As part of the battle against global warming and climate change there is general agreement that the world needs to switch from internal combustion engines to electric vehicles.

Even using coal and other fossil fuels to generate the extra electricity, there would be a significant drop in carbon emissions, with electric motors more than twice as efficient as the best petrol and diesel engines and power stations also highly efficient.

With growing renewable energy sources, the carbon emissions would be reduced even more.

Besides investigating how Zimbabwe and the rest of Africa can in practical terms set up the charging networks and start manufacturing and assembling electric vehicles, Mr Song will be a special envoy for South Korea's Ministry of Foreign Affairs and will meet high ranking government officials during his mission.

According to The Korea Times, he will seek future cooperation between Zimbabwe and Hyundai Motor Group and exchange opinions on the supply and charging of electric vehicles in Africa, with his mission including selling the bid to host World Expo 2030.

Mr Song's visit comes as the Government is working with local private companies in setting up electric vehicle (EV) production plants in Zimbabwe, as provided in the National Development Strategy (NDS 1), which is expected to propel the country towards Vision 2030 for the attainment of an upper middle income economy.

Director Energy Conservation and Renewable Energy in the Ministry of Energy and Power Development Dr Sosten Ziuku recently revealed that the ministry had since submitted a policy framework and road map for Zimbabwe e-Mobility to the Government for evaluation.

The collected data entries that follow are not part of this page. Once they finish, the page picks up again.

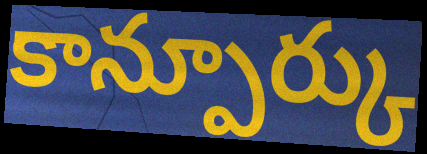
కాన్పూర్కు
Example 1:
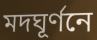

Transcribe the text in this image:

মদঘূর্ণনে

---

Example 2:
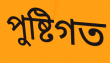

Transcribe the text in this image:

পুষ্টিগত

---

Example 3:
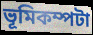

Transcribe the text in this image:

ভূমিকম্পটা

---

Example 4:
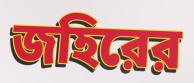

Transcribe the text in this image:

জহিরের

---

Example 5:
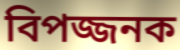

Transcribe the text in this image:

বিপজ্জনক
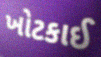
ખોટકાઈ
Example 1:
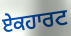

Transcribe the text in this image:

ਏਕਹਾਰਟ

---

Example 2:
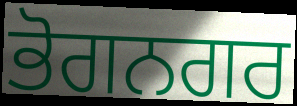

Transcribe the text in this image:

ਭੋਗਨਗਰ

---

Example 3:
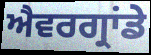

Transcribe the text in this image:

ਐਵਰਗ੍ਰਾਂਡੇ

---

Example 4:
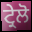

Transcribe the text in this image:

ਟ੍ਰੇਲੋ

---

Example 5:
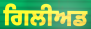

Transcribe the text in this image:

ਗਿਲੀਅਡ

The policy document seeks, among other issues, to address the transport challenges in the country, including sustainable development goals (SDGs), which will reduce the negative impacts of climate change and ensure sustainable development.

Private sector companies are already working closely with the Government and line ministries in setting up e-vehicle plants in Harare and this is expected to create significant employment.

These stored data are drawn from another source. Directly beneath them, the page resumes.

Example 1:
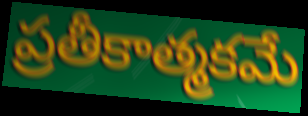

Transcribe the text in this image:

ప్రతీకాత్మకమే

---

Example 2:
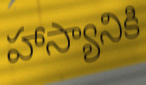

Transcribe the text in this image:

హాస్యానికి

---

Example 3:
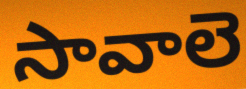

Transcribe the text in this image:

సావాలె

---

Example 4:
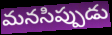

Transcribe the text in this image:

మనసిప్పుడు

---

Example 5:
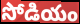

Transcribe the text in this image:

సోడియం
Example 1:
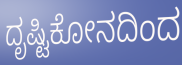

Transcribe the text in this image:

ದೃಷ್ಟಿಕೋನದಿಂದ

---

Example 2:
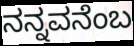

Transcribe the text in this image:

ನನ್ನವನೆಂಬ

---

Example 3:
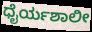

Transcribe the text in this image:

ಧೈರ್ಯಶಾಲೀ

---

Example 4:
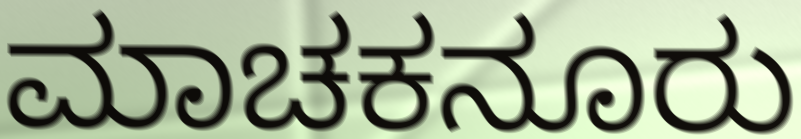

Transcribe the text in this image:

ಮಾಚಕನೂರು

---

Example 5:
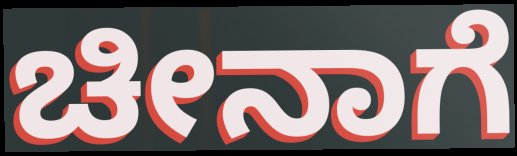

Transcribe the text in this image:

ಚೀನಾಗೆ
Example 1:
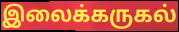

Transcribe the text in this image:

Already, three EVs assembly plants have been established in Harare by Build Your Dreams Zimbabwe (BYD), ZimTorque and Brad-Tech, with electric vehicles anticipated to significantly reduce the country's fuel import bill in the long run.

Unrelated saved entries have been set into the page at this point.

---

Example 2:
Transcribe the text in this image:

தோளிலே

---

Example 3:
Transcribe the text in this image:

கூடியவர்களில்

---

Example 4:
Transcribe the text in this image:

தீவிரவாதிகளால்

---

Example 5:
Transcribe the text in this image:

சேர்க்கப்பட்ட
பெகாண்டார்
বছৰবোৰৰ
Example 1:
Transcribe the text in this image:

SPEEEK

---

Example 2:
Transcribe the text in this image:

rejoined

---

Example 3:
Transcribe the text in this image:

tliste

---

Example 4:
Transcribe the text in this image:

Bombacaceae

There are also calls to increase awareness of electric vehicles and make them more available since they are generally cheaper to run and they sharply reduce carbon emissions which have caused climate change, even if they use carbon-generated electricity.

Mr Song left South Korea on Sunday on the journey that will also take him to South Africa and Mozambique for six days up to Friday.

He is the first businessman to be dispatched overseas as the Minister of Foreign Affairs' special envoy for Busan's bid to host World Expo 2030.

Africa has 45 member countries of the Bureau International des Expositions (BIE), which is the second largest following Europe with 48 members.

"Africa has the second largest number of members of the international organisation on the Expo after Europe, so this visit is very meaningful," a Hyundai Motor Group official was quoted as saying.

Mr Song will visit Johannesburg and Pretoria, the administrative capital of South Africa, Maputo in Mozambique and Harare where he will meet high-ranking government officials and key figures in government ministries.

At those meetings, he will explain Busan's competitiveness and future vision for hosting the World Expo 2030 and seek support for the southern port city's bid.

According to reports, Mr Song will emphasise that Korea is the best country to support the growth of African countries by sharing the case of the country's transition from an economic aid recipient to a donor nation.

Hyundai Motor Group has been operating "Green Light Project," a social contribution project in Africa since 2012, and there will be discussions on the possibility of various social contribution projects in the future.